Data records:

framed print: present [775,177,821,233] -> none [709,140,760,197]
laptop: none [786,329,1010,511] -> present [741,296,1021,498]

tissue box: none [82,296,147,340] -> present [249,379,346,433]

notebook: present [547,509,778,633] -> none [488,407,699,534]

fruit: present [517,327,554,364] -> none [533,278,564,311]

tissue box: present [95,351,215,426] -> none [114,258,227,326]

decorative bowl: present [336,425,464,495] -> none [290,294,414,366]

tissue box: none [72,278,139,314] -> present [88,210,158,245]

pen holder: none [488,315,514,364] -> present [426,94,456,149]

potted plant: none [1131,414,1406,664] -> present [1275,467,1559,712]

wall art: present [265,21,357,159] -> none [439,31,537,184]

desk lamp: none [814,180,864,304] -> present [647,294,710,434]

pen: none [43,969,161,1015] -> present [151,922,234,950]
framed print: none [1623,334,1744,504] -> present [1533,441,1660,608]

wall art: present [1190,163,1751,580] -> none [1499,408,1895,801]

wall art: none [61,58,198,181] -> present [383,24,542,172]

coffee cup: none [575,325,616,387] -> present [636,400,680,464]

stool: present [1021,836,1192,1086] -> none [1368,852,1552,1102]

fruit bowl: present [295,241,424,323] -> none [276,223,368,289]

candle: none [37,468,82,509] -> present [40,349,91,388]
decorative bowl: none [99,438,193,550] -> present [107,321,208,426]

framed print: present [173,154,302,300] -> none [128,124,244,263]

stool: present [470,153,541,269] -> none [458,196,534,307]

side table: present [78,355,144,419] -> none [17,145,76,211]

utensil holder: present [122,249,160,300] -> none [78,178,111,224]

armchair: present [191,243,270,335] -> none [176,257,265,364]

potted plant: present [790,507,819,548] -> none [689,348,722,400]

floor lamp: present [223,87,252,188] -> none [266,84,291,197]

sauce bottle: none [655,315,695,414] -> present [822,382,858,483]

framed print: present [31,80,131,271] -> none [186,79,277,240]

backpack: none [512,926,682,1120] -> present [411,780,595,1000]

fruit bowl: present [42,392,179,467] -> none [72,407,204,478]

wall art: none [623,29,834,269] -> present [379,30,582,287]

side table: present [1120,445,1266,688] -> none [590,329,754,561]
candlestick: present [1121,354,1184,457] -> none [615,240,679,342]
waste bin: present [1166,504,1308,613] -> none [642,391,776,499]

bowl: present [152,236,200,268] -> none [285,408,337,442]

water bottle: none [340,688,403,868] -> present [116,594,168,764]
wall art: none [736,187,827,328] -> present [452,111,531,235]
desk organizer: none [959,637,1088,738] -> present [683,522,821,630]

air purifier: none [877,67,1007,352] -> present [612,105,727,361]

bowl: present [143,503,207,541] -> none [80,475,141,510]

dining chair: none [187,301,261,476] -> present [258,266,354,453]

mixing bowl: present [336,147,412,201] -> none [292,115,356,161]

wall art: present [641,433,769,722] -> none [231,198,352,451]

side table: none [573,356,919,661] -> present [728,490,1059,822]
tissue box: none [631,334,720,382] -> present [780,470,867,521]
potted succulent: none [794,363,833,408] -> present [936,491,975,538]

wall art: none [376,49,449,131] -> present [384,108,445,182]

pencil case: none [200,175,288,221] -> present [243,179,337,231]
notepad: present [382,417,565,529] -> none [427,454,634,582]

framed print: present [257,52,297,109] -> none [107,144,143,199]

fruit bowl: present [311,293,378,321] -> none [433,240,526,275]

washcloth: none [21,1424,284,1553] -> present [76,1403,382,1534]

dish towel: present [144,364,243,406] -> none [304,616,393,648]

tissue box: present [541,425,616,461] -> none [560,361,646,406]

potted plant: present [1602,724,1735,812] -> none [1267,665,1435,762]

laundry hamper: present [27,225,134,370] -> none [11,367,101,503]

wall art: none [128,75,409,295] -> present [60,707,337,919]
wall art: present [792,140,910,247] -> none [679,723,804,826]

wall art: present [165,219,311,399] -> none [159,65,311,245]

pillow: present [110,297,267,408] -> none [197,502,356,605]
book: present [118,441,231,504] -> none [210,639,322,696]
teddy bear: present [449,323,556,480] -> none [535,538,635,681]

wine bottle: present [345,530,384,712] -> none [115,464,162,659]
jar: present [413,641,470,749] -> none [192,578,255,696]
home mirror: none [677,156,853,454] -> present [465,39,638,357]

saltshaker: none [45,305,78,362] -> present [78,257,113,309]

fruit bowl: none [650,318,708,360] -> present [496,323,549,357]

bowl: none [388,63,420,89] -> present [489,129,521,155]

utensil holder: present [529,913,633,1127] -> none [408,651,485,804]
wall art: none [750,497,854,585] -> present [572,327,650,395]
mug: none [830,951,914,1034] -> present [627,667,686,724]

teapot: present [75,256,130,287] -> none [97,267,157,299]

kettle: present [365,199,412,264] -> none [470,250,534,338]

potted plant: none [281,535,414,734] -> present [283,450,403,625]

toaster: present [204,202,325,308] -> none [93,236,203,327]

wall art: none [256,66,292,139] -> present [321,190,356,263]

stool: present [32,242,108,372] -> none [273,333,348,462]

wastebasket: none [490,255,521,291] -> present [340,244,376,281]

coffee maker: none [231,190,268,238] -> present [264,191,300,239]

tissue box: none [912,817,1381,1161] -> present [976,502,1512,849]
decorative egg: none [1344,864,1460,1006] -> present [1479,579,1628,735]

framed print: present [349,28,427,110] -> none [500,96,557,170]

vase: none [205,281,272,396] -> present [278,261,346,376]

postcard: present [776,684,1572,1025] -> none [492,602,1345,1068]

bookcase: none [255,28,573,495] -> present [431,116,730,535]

Work item:
Repeat every line of the data word for word until you have repeated the line that contains "pen holder: none", which is the last one to include.

Response box:
framed print: present [775,177,821,233] -> none [709,140,760,197]
laptop: none [786,329,1010,511] -> present [741,296,1021,498]

tissue box: none [82,296,147,340] -> present [249,379,346,433]

notebook: present [547,509,778,633] -> none [488,407,699,534]

fruit: present [517,327,554,364] -> none [533,278,564,311]

tissue box: present [95,351,215,426] -> none [114,258,227,326]

decorative bowl: present [336,425,464,495] -> none [290,294,414,366]

tissue box: none [72,278,139,314] -> present [88,210,158,245]

pen holder: none [488,315,514,364] -> present [426,94,456,149]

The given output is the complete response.